At 11:14 AM 03-22-2001 -0800, Hong Zhang wrote:
>Please not fight on wording. For most encodings I know of, the concept of
>normalization does not even exist. What is your definition of normalization?
To me, the usual definition of "normalization' is conversion of something
into a standard form, especially when there are multiple equivilant forms
it could be in.
Since there are multiple ways within Unicode to express a single character
that are considered (by Unicode) to be identical, conversion into single
common form is necessary for comparison purposes.

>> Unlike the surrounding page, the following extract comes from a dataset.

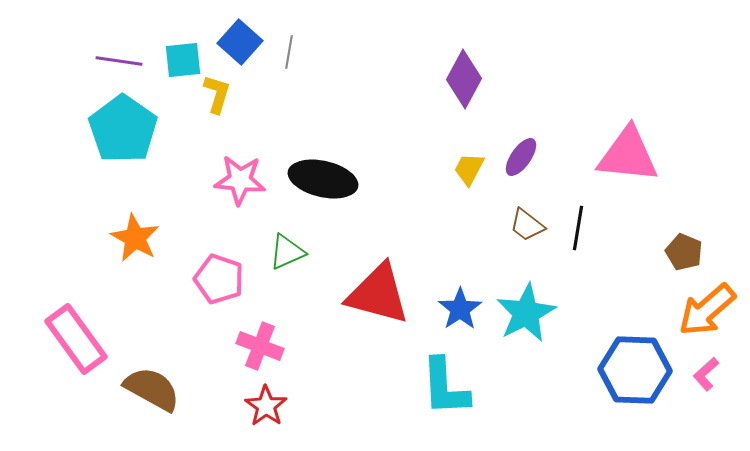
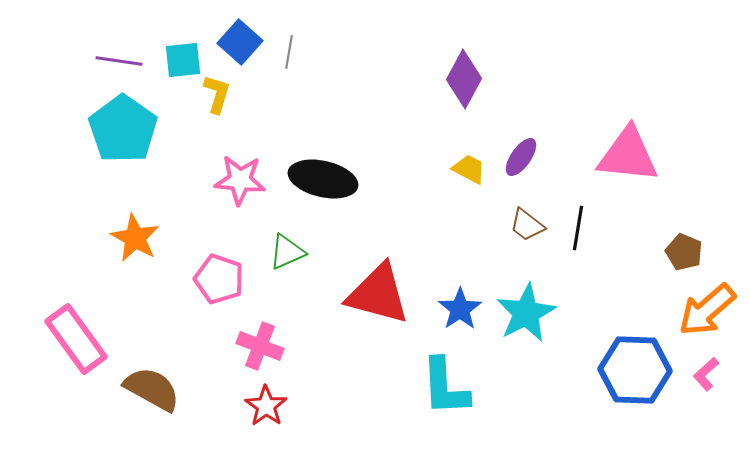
yellow trapezoid: rotated 90 degrees clockwise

Example: The sequence of Unicode code points 006E 0061 0069 0308 0076 0065
and the sequence 006E 0061 00EF 0076 0065 both represent the same string in
Unicode (the english word "naive", with a diaeresis over the i). Both
represent 5-character strings, and both are supposed to compare
identically. However, they use a different sequence of code points to
represent one particular character: the 'i' with a diaeresis: 0069 0308
versus 00EF.
If we have $naive5 and $naive6 be variable containing the two example
strings, what do we want as the value of the following expressions?
$naive5 eq $naive 6;
length($naive5);
length($naive6);
and so forth.
As far as my very limited understanding of the Unicode standard goes, they
should compare equal, and both have a length of 5. But their encoded byte
sequences may not be identical.
>I fully understand this. This is one of the reasons I propose sole UTF-8
>encoding. If length() and substr() depend on string internal encoding,
>are they still useful? Who can handle this magic length().
UTF-8 encoding doesn't fix the above problem. UTF-8 would still encode the
two strings differently, because they have different code point
sequences. For that matter, so would any of the other encoding
suggestions. As such, for the above problem, encoding is pretty much a
non-issue.